Cyber and data security risk has only grown in importance over the past year. As threats and attacks continue to proliferate, 2023 has been a transformative year for related regulatory and legislative activity.

Companies may have less time than they think to prepare for compliance, and internal auditors should be supporting their organizations in getting the right enabling processes and technologies in place as soon as possible. This will require a continuing focus on breaking down silos and improving how internal audit collaborates with its risk and compliance colleagues. Identifying the emerging compliance risks on the horizon requires that all the people holding the binoculars share information about what they’re seeing.

Lastly, every internal audit function can benefit from creating more dynamic and genuinely impactful reporting, ensuring that all stakeholders have the information needed to support timely analysis, decision-making, and action. Take a fresh look at how you are communicating about regulatory and compliance risk, and make a plan to enable more timely, relevant, risk-informed, concise, and insightful communications.

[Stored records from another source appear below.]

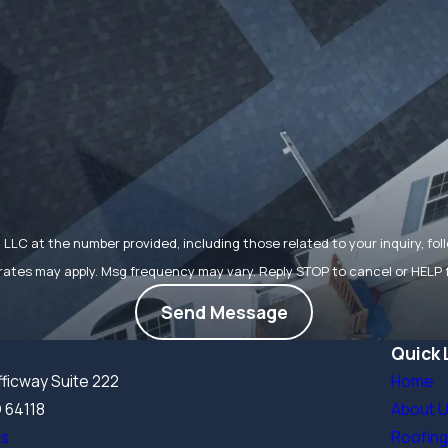
t the number provided, including those related to your inquiry, follow-ups, 
rates may apply. Msg frequency may vary. Reply STOP to cancel or HELP 
Send Message
Quick 
ficway Suite 222
Home
O 64118
About 
ns
Roofing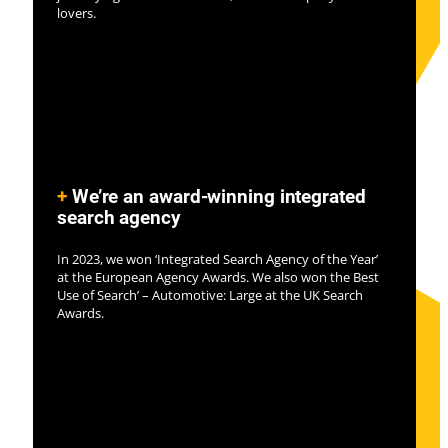
lovers.
+
We’re an award-winning integrated
search agency
In 2023, we won ‘Integrated Search Agency of the Year’
at the European Agency Awards. We also won the Best
Use of Search’ – Automotive: Large at the UK Search
Awards.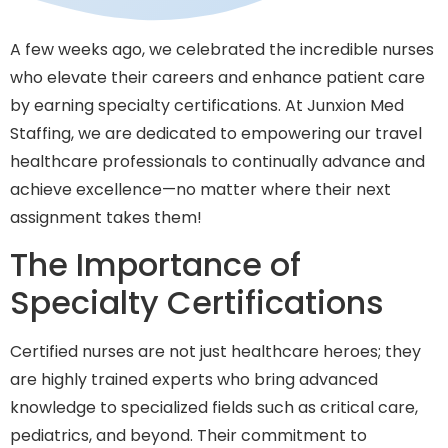
A few weeks ago, we celebrated the incredible nurses
who elevate their careers and enhance patient care
by earning specialty certifications. At Junxion Med
Staffing, we are dedicated to empowering our travel
healthcare professionals to continually advance and
achieve excellence—no matter where their next
assignment takes them!
The Importance of
Specialty Certifications
Certified nurses are not just healthcare heroes; they
are highly trained experts who bring advanced
knowledge to specialized fields such as critical care,
pediatrics, and beyond. Their commitment to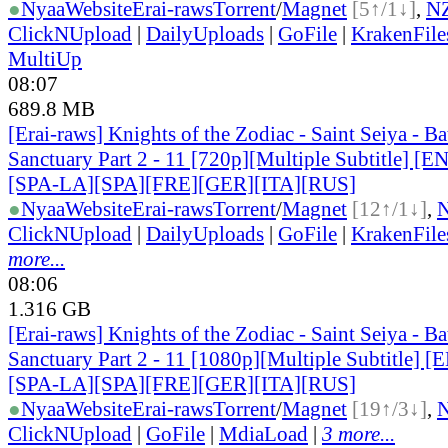
●
Nyaa
Website
Erai-raws
Torrent
/
Magnet
[5↑/1↓]
,
N
ClickNUpload
|
DailyUploads
|
GoFile
|
KrakenFile
MultiUp
08:07
689.8 MB
[Erai-raws] Knights of the Zodiac - Saint Seiya - Bat
Sanctuary Part 2 - 11 [720p][Multiple Subtitle] 
[SPA-LA][SPA][FRE][GER][ITA][RUS]
●
Nyaa
Website
Erai-raws
Torrent
/
Magnet
[12↑/1↓]
,
ClickNUpload
|
DailyUploads
|
GoFile
|
KrakenFile
more...
08:06
1.316 GB
[Erai-raws] Knights of the Zodiac - Saint Seiya - Bat
Sanctuary Part 2 - 11 [1080p][Multiple Subtitle]
[SPA-LA][SPA][FRE][GER][ITA][RUS]
●
Nyaa
Website
Erai-raws
Torrent
/
Magnet
[19↑/3↓]
,
ClickNUpload
|
GoFile
|
MdiaLoad
|
3 more...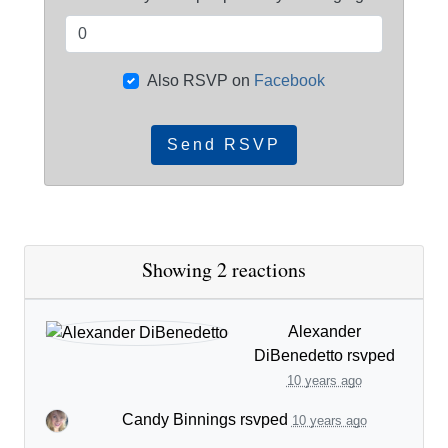
Also RSVP on
Facebook
Showing 2 reactions
Alexander
DiBenedetto
rsvped
10 years ago
Candy Binnings
rsvped
10 years ago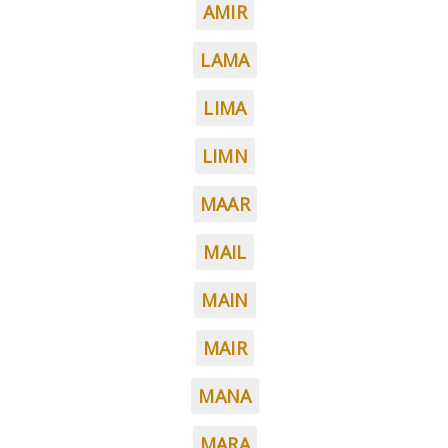
AMIR
LAMA
LIMA
LIMN
MAAR
MAIL
MAIN
MAIR
MANA
MARA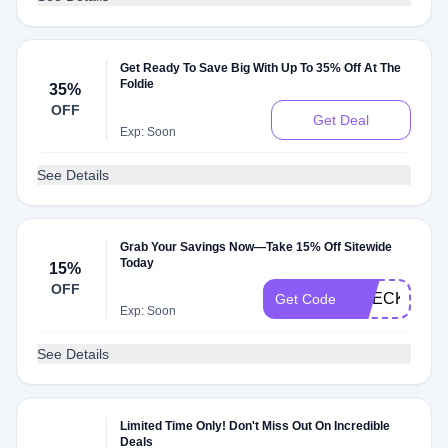
Get Ready To Save Big With Up To 35% Off At The
Foldie
35%
OFF
Get Deal
Exp: Soon
See Details
Grab Your Savings Now—Take 15% Off Sitewide
Today
15%
OFF
CHECKMATE
Get Code
Exp: Soon
See Details
Limited Time Only! Don't Miss Out On Incredible
Deals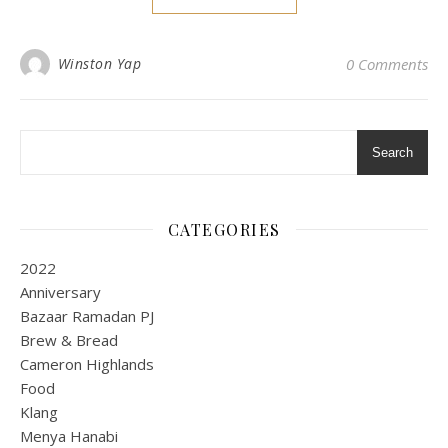
Winston Yap
0 Comments
Search
CATEGORIES
2022
Anniversary
Bazaar Ramadan PJ
Brew & Bread
Cameron Highlands
Food
Klang
Menya Hanabi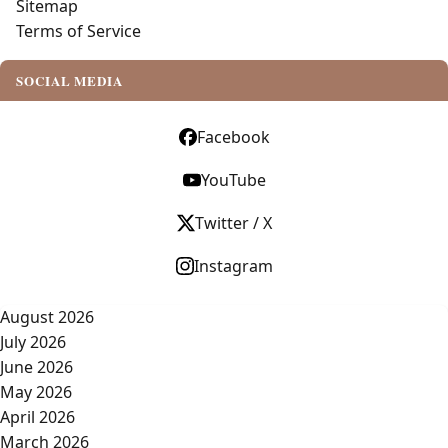
Sitemap
Terms of Service
SOCIAL MEDIA
Facebook
YouTube
Twitter / X
Instagram
August 2026
July 2026
June 2026
May 2026
April 2026
March 2026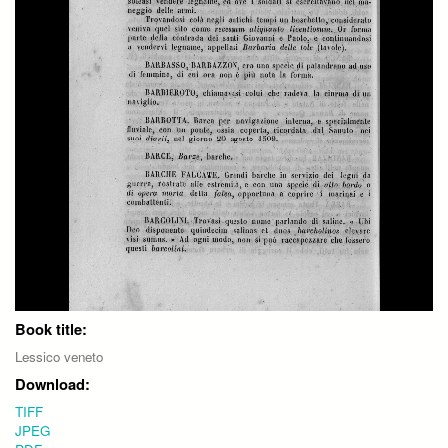
Book title:
Lessico veneto
Download:
TIFF
JPEG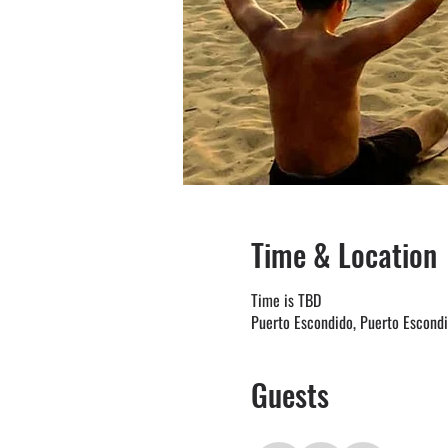
Time & Location
Time is TBD
Puerto Escondido, Puerto Escond
Guests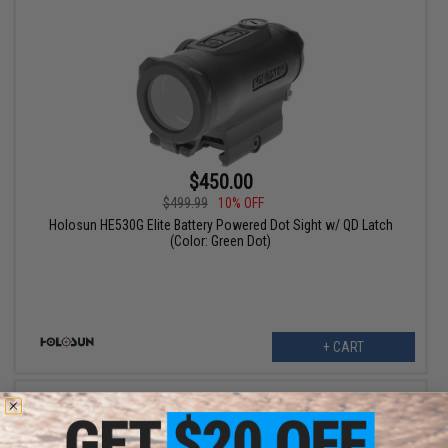
$450.00
$499.99
10% OFF
Holosun HE530G Elite Battery Powered Dot Sight w/ QD Latch
(Color: Green Dot)
+ CART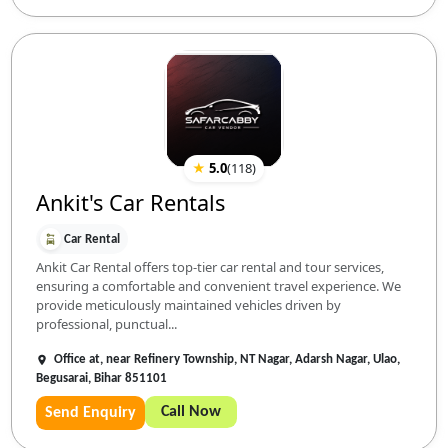
★
5.0
(
118
)
Ankit's Car Rentals
Car Rental
Ankit Car Rental offers top-tier car rental and tour services,
ensuring a comfortable and convenient travel experience. We
provide meticulously maintained vehicles driven by
professional, punctual...
Office at, near Refinery Township, NT Nagar, Adarsh Nagar, Ulao,
Begusarai, Bihar 851101
Call Now
Send Enquiry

With the ongoing challenge of attracting and retaining talent, what innovative approaches do you suggest for internal audit functions to build a resilient and capable team?

Internal audit must evolve to stay relevant. That means fueling genuine innovation and continuing to transform our skills and teams. Recent surveys have found that less than half of internal audit leaders are very confident that internal audit has the talent and skills the function will need in the next several years. Further, more innovative internal audit functions are more likely to attract and retain top talent.

Don’t stop optimizing the basics, but press forward in exploring, experimenting, and implementing improvements leveraging new thinking and new technologies. In addition, make sure internal audit’s strategic plan includes a comprehensive talent management strategy to help you adapt to the unknowns ahead. Not only should this include creative sourcing and recruiting, but also development and mentoring, upskilling, retention, and succession planning. Identify skills gaps (current vs. future state) and how internal audit capabilities and strategy can be better aligned with the organization’s overall strategy, vision, and evolving risk profile.

How do you see the role of internal audit evolving in the face of these diverse and complex risks, and what skills will be most valuable for auditors in 2024?

In this environment of heightened risks, the role internal audit plays is more important than ever. With its unique ability to offer valuable insight and foresight, internal audit is well-positioned to help organizations meet these unprecedented challenges head-on. Key transformational opportunities for internal audit leaders include prioritizing strategic planning, AI technology use and governance, cross-functional collaboration, high-impact communications, and enhancing capabilities to identify emerging risks.